* Exercise brief:
Retype all material exactly. Pictures stay out of the copy.

* Supplied records:
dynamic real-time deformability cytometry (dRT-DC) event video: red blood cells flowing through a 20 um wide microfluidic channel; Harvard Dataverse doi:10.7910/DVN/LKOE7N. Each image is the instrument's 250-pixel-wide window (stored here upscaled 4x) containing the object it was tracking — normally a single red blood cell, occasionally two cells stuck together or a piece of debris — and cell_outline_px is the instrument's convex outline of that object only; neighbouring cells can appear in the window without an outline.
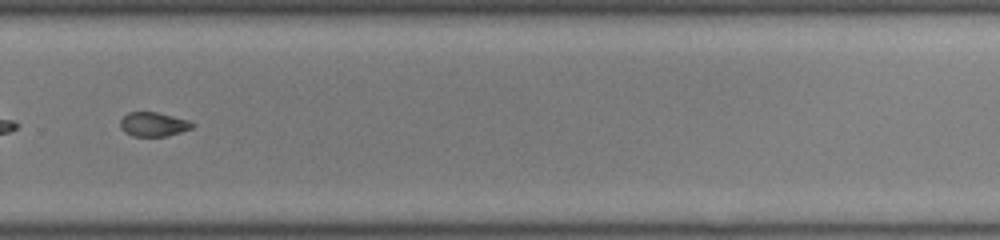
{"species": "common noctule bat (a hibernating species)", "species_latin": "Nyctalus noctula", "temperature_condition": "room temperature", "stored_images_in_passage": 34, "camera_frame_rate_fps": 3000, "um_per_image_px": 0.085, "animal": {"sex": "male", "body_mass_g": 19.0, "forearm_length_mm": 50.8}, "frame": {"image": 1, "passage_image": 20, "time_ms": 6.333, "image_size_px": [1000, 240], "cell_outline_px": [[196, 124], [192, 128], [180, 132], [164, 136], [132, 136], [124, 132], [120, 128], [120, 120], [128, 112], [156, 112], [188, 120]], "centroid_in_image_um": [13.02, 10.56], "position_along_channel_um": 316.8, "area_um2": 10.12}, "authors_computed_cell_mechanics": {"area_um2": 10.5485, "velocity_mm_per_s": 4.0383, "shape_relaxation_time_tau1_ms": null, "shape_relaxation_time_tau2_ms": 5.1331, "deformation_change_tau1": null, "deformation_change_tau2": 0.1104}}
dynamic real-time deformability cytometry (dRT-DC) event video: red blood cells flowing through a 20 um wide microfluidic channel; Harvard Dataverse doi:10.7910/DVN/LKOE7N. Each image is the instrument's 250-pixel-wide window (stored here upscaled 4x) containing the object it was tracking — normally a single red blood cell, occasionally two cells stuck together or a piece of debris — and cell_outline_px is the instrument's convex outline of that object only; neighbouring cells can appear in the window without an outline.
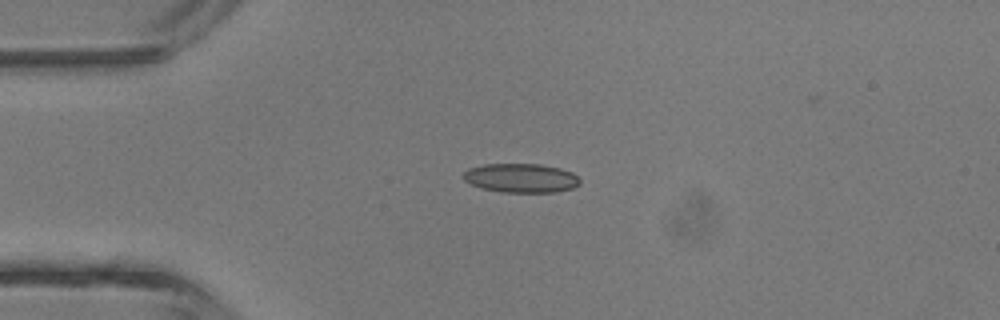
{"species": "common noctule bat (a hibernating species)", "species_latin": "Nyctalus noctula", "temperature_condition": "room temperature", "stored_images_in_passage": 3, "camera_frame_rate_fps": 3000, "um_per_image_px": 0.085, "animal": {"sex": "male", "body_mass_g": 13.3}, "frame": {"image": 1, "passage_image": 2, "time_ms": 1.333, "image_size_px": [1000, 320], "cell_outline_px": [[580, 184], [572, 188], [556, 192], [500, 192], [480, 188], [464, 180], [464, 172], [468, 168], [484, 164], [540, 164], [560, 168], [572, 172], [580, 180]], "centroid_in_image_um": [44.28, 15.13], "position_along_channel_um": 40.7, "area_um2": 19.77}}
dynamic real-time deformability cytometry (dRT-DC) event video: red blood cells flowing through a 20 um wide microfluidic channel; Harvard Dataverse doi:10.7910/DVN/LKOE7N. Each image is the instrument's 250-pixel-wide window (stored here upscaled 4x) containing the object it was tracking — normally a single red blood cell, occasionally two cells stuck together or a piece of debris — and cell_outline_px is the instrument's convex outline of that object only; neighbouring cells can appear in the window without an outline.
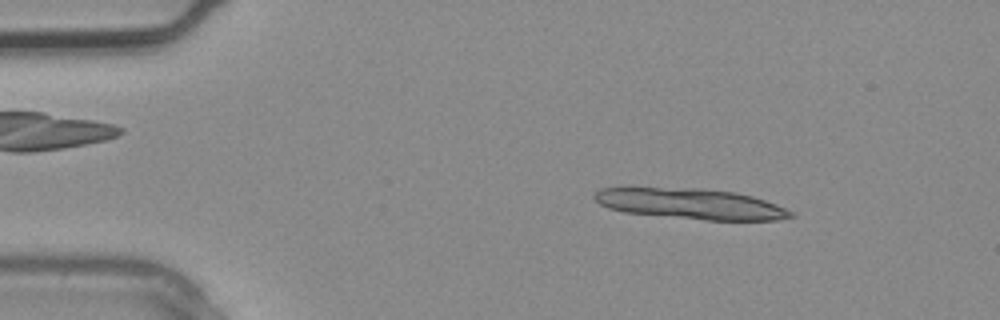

* The output:
dynamic real-time deformability cytometry (dRT-DC) event video: red blood cells flowing through a 20 um wide microfluidic channel; Harvard Dataverse doi:10.7910/DVN/LKOE7N. Each image is the instrument's 250-pixel-wide window (stored here upscaled 4x) containing the object it was tracking — normally a single red blood cell, occasionally two cells stuck together or a piece of debris — and cell_outline_px is the instrument's convex outline of that object only; neighbouring cells can appear in the window without an outline.
{"species": "common noctule bat (a hibernating species)", "species_latin": "Nyctalus noctula", "temperature_condition": "room temperature", "stored_images_in_passage": 34, "camera_frame_rate_fps": 3000, "um_per_image_px": 0.085, "animal": {"sex": "male", "body_mass_g": 19.0, "forearm_length_mm": 50.8}, "frame": {"image": 1, "passage_image": 20, "time_ms": 6.333, "image_size_px": [1000, 240], "cell_outline_px": [[196, 124], [192, 128], [180, 132], [164, 136], [132, 136], [124, 132], [120, 128], [120, 120], [128, 112], [156, 112], [188, 120]], "centroid_in_image_um": [13.02, 10.56], "position_along_channel_um": 316.8, "area_um2": 10.12}, "authors_computed_cell_mechanics": {"area_um2": 10.5485, "velocity_mm_per_s": 4.0383, "shape_relaxation_time_tau1_ms": null, "shape_relaxation_time_tau2_ms": 5.1331, "deformation_change_tau1": null, "deformation_change_tau2": 0.1104}}
dynamic real-time deformability cytometry (dRT-DC) event video: red blood cells flowing through a 20 um wide microfluidic channel; Harvard Dataverse doi:10.7910/DVN/LKOE7N. Each image is the instrument's 250-pixel-wide window (stored here upscaled 4x) containing the object it was tracking — normally a single red blood cell, occasionally two cells stuck together or a piece of debris — and cell_outline_px is the instrument's convex outline of that object only; neighbouring cells can appear in the window without an outline.
{"species": "common noctule bat (a hibernating species)", "species_latin": "Nyctalus noctula", "temperature_condition": "room temperature", "stored_images_in_passage": 3, "camera_frame_rate_fps": 3000, "um_per_image_px": 0.085, "animal": {"sex": "male", "body_mass_g": 13.3}, "frame": {"image": 1, "passage_image": 2, "time_ms": 1.333, "image_size_px": [1000, 320], "cell_outline_px": [[580, 184], [572, 188], [556, 192], [500, 192], [480, 188], [464, 180], [464, 172], [468, 168], [484, 164], [540, 164], [560, 168], [572, 172], [580, 180]], "centroid_in_image_um": [44.28, 15.13], "position_along_channel_um": 40.7, "area_um2": 19.77}}
dynamic real-time deformability cytometry (dRT-DC) event video: red blood cells flowing through a 20 um wide microfluidic channel; Harvard Dataverse doi:10.7910/DVN/LKOE7N. Each image is the instrument's 250-pixel-wide window (stored here upscaled 4x) containing the object it was tracking — normally a single red blood cell, occasionally two cells stuck together or a piece of debris — and cell_outline_px is the instrument's convex outline of that object only; neighbouring cells can appear in the window without an outline.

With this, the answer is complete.